• BRANO MOSTRATO:
--------
Quando ho saputo di questo cambiamento ho pensato due cose. Prima di tutto a Roma – Slavia Praga, 19 marzo 1996. Partita di ritorno dei quarti di finale di Coppa Uefa. Si gioca allo Stadio Olimpico e la Roma deve recuperare due reti (a Praga ha perso 2-0).
 
Quella partita finirà 2-0 ai tempi regolamentati. Poi a supplementari la Roma segnerà il terzo gol, ma sarà beffata da un gol balordo di tale Vavra, che in un momento storico in cui il calcio capitolino dava poche soddisfazioni divenne un paladino laziale e un nemico giurato dei romanisti. Con quel 3-1 il risultato finale fu di 3-3 e per quanto spiegato sopra, venne premiata la squadra che fece più gol furi casa. Cioè lo Slavia Praga.

Tutto questo lo sto scrivendo perché quella vittoria del 19 marzo, che poi fu un pareggio, che poi fu una sconfitta, rappresenta per molti romanisti millennial il punto di non ritorno. Il momento in cui avviene il sacrificio al romanismo e al dio del calcio e si diventa un tutt’uno con la squadra tra gioie (poche) e dolori (tanti) nei secoli dei secoli. Quello che sto cercando di dire è che quella sconfitta di 25 anni fa fu un rito di iniziazione per molti ragazzini che capirono quanto è bello vincere pure se perdi e tifare una squadra che dà tutto, ma poi alla fine piange e piangi pure tu e ci si abbraccia e ti guardi con amici e parenti intorno a te e dici: vabbè oh. L’anno prossimo ci riproviamo.

Abolendo questa regola, oggi non succederebbe. Si andrebbe ai rigori e poi chissà. Chissà quante storie del calcio cambierebbero. Chissà quante pagine di pallone si potrebbero riscrivere.  E chissà pure quanti rimpianti o sospiri di sollievo, col senno di poi.

E poi penso al lessico. “Gol fuoricasa” negli anni ha significato tanto altro per estensione e traslazione. Lo usavo da ragazzino coi miei amici quando una ragazzina non ci diceva sì, ma nemmeno no. E allora era tutto un:
- Oh, ma come è andata?
--------
• ESTRATTI DEI RECORD:
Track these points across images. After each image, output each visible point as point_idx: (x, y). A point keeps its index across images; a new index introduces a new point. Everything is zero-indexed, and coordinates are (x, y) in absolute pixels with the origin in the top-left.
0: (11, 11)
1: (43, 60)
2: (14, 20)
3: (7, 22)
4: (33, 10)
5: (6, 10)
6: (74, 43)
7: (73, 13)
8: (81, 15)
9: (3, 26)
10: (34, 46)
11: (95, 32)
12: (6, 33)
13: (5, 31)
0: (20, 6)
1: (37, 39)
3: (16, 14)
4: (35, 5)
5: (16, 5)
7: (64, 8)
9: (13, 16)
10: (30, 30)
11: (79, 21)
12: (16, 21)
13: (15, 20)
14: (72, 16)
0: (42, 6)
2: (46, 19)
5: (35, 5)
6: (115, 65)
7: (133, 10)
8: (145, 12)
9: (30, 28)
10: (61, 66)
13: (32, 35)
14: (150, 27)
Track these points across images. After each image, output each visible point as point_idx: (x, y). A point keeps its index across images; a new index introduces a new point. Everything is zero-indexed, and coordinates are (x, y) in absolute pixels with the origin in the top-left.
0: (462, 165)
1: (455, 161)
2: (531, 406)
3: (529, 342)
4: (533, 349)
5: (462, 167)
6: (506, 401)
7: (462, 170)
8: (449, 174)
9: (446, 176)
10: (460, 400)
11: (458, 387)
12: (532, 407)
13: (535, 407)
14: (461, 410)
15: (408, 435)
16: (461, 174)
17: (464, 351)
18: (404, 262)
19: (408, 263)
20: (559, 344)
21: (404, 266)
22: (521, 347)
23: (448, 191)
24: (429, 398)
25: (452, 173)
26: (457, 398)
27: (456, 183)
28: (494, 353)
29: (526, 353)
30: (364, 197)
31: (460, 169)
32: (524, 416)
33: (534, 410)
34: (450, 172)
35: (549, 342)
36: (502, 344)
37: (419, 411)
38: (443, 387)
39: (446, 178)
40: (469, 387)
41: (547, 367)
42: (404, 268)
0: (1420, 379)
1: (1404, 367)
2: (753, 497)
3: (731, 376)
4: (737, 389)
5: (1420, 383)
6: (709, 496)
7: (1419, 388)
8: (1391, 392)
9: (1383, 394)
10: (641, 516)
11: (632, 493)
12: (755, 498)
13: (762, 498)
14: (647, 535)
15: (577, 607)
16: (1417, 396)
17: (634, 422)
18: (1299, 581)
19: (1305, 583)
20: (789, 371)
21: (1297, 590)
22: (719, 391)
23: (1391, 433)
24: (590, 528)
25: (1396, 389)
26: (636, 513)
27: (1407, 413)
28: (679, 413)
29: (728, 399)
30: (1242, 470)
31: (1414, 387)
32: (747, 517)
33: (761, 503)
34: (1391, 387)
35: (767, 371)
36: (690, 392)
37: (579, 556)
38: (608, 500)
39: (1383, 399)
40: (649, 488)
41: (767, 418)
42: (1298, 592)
--------
• ATTIVITÀ:
Riprendi il brano sulla regola dei gol fuori casa e su Roma – Slavia Praga e prosegui subito dopo la battuta «Oh, ma come è andata?».

• RISPOSTA:
- Ma niente, ha detto che mi fa sapere se riesce a liberarsi. Però m’ha sorriso.
- Ah! Allora è un 1-1 fuori casa, dai!

Ovviamente le cose andavano sempre diversamente rispetto ai castelli in aria che ci si costruiva e allora via a casa di qualcuno che aveva uno dei primi modelli di playstation a giocare a Fifa, ovviamente organizzando un torneo casalingo dove valevano i gol fuoricasa.
Questa espressione si usa spesso in politica, quando le opposizioni fanno registrare un punto al loro favore nel dibattito in aula. Non una vittoria da ribaltone, ma un segnale che potrebbe dare ottimismo alle minoranze governative e far sperare per tempi migliori e credo di averla sentita usare almeno una volta in ogni contesto lavorativo in cui mi sono ritrovato: dall’editoria al giornalismo, dalle radio alle tv locali romane. Forse sono io che ci faccio caso, forse sono io che la uso, o forse parlare con esempi calcistici alla fine è la cosa che ci viene più semplice fare per farci capire e pre rendere un’idea.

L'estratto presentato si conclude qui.